Perhaps, since opinions as to what to do are so honestly divided, there might be merit in the suggestion that another “Mr. X” article be prepared for publication in the quarterly “Foreign Affairs”. In it we could describe the dilemma. The writer could press heavily for a “new deal” in Africa—the last great land mass where modern techniques can be tried. If the article was properly tempered (as was the Kennan article in 1947),6 it would be read and bring forth some very useful observations. Then in some quiet way we could serve notice on the Metropolitan powers that we are going to move into the forefront in espousing the cause of self-government for dependent peoples; that we will use all prudent means to press for progress in this field; that we will use our vote in the U.N. in favor of such a policy and that we are doing so in the interests of the Metropolitan powers themselves; that not to do so exposes Central African territories to the undermining influences of Soviet propaganda and the Bandung powers. The dike in Africa cannot be held against the combined assaults of Asia and the Soviets without a “Marshall Plan” for the continent. In the meantime, we should so maneuver as to cut [Page 30] the ground out from under the “newer” by abolishing the vestiges of the “older” imperialism.
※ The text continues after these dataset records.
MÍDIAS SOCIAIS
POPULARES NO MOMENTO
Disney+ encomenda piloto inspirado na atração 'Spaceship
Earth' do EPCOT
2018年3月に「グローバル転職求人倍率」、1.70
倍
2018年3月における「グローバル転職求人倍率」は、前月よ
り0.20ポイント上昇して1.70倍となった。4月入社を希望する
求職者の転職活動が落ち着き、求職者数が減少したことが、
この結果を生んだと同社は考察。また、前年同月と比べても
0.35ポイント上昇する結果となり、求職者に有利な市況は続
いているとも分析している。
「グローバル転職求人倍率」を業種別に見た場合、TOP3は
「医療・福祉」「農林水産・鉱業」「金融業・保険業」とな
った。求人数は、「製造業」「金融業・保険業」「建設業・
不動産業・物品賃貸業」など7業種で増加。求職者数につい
  1. Source: Department of State, Central Files, 611.70/12–2855. Confidential. Enclosure to despatch 220 from Leopoldville, December 28. It responded to circular instruction CA–1535, August 23, which forwarded Tab B of Document 7 and invited comments from Accra, Brussels, Dakar, Dar-es-Salaam, Elisabethville, Lagos, Leopoldville, Lisbon, London, Lourenco Marques, Luanda, Monrovia, Nairobi, Paris, Pretoria, Salisbury, and the Mission to the United Nations. (Department of State, Cental Files, 120.1470/8–2355)
  2. Despite the use of quotation marks, the references to the Hadsel paper are not exact; see Document 7.
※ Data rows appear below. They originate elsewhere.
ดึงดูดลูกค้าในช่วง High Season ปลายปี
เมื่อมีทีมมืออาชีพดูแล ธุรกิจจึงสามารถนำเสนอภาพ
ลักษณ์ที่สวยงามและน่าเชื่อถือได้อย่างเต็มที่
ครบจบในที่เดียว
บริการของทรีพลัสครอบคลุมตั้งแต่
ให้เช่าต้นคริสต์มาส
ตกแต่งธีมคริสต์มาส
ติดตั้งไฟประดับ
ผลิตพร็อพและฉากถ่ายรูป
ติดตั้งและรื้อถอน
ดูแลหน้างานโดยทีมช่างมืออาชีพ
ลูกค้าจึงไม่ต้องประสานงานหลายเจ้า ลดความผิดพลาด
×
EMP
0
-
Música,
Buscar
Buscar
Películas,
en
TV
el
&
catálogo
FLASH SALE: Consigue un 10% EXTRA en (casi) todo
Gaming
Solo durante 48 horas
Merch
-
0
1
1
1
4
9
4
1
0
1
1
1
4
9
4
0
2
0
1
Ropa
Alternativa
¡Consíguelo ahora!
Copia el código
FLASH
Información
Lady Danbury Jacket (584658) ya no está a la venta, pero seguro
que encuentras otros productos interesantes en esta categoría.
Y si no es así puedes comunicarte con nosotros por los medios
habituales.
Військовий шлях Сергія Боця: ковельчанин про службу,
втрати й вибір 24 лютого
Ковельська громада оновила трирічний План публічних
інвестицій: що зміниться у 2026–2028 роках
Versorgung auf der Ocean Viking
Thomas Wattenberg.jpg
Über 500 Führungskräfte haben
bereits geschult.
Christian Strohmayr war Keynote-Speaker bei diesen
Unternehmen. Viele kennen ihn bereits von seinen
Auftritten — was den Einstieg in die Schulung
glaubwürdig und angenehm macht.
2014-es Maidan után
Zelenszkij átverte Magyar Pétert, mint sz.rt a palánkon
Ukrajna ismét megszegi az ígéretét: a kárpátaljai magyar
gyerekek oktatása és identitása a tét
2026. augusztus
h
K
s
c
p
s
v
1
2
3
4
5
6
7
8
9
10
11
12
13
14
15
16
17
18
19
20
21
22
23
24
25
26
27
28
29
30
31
  3. Khrushchev and Bulganin began their official visit to India November 18.
  4. Despatch 430 indicated that Belgian Foreign Minister Paul-Henri Spaak had been criticized by some of his fellow socialists for his defense of France’s Algerian policy. (Ibid., 320/10–1455)
  5. The U.S. offer to assist Egypt in financing the Aswan Dam was withdrawn on July 19, 1956.
  6. George F. Kennan’s article “The Sources of Soviet Conduct” appeared in the July 1947 issue of Foreign Affairs, pp. 566–582.